Owner: HWMC

Catalog#: NA-AEWF-11

 

Edge-blown Flutes

Kwakwaka’wakw ‘Madzis’

Hamat’sa Ceremonial Double Flute Richard Sumner, Artist

British Columbia
Northwest Coast / Kwakwa̱ka̱ʼwakw, (also called Kwakiutl)
Richard Sumner

Red and Yellow Cedar, fiber, pigment
Late 20th century
(Red cedar chamber) Length: 12 in, Width: 2 in, Depth: 1.75 in,
(Yellow cedar chamber) Length: 8.5 in, Width: 2 in, Depth: 1.25 in
Aerophone – Wind Instrument Proper – Edge-blown Flutes

This Kwakwaka’wakw ‘madzis’ is a double whistle flute of the NW Coast.  Each whistle is constructed of two pieces of wood lashed together and is used in the transformation ceremonies. Of the Kwakwaka’wakw dances, the Hamat’sa is considered most important in these ceremonies.  The right to perform this dance is owned by specified families whose members have been possessed generation after generation by the man-eating supernatural being called ‘Baxwbakwalanuksiwe’.  The Hamat’sa dance acts out the transformation process of capture, return, and calming of an initiate.  In the ceremony, following the mourning songs the ‘madzis’ (whistles) are blown from behind a dance screen and sounds as though the sound is coming from another areas, possibly outside the Bighouse.  Once the whistles start, this indicates that the Hamat’sa ceremony has started.  The whistle sounds are to represent the sound of ‘Baxwbakwalanuksiwe’ moving through the woods.  It is said he has so many mouths on his body that when he walks it sounds like the whistles.

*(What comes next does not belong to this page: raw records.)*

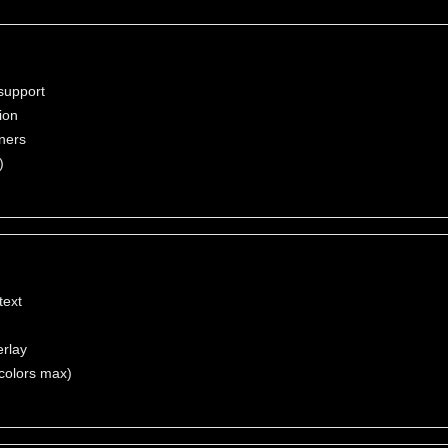
support
ion
nners
)
text
erlay
colors max)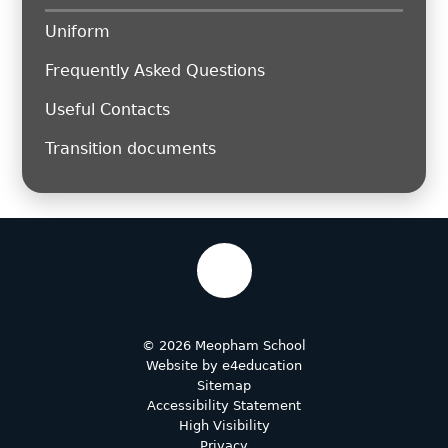
Uniform
Frequently Asked Questions
Useful Contacts
Transition documents
© 2026 Meopham School
Website by
e4education
Sitemap
Accessibility Statement
High Visibility
Privacy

About the artist:  Richard Sumner began carving at the age of eighteen in 1974 with little training from other artists. He later apprenticed with late Kwakwaka’wakw artist Doug Cranmer in 1978. Richard carves in red and yellow cedar, and creates steam bent boxes, bowls, whistles, masks, rattles, and spoons. He was hired as part of the team to carve the beams and planks for the big house at the U’mista Cultural Centre in Alert Bay, BC, and he assisted with the replica of the Wakas Pole located at Brockton Point in Stanley Park during the 1980s. His work has been seen in exhibitions, including group shows at the Gallery of Tribal Art in Vancouver, BC. Richard’s work is part of the collection at UBC’s Museum of Anthropology in Vancouver, BC, the Royal British Columbia Museum in Victoria, BC, and many corporate collections in Canada, USA, Japan, and Europe. In 2010, Richard won the British Columbia Creative Achievement Award in First Nations Art. He is regarded as one of the best bentwood box-makers working today.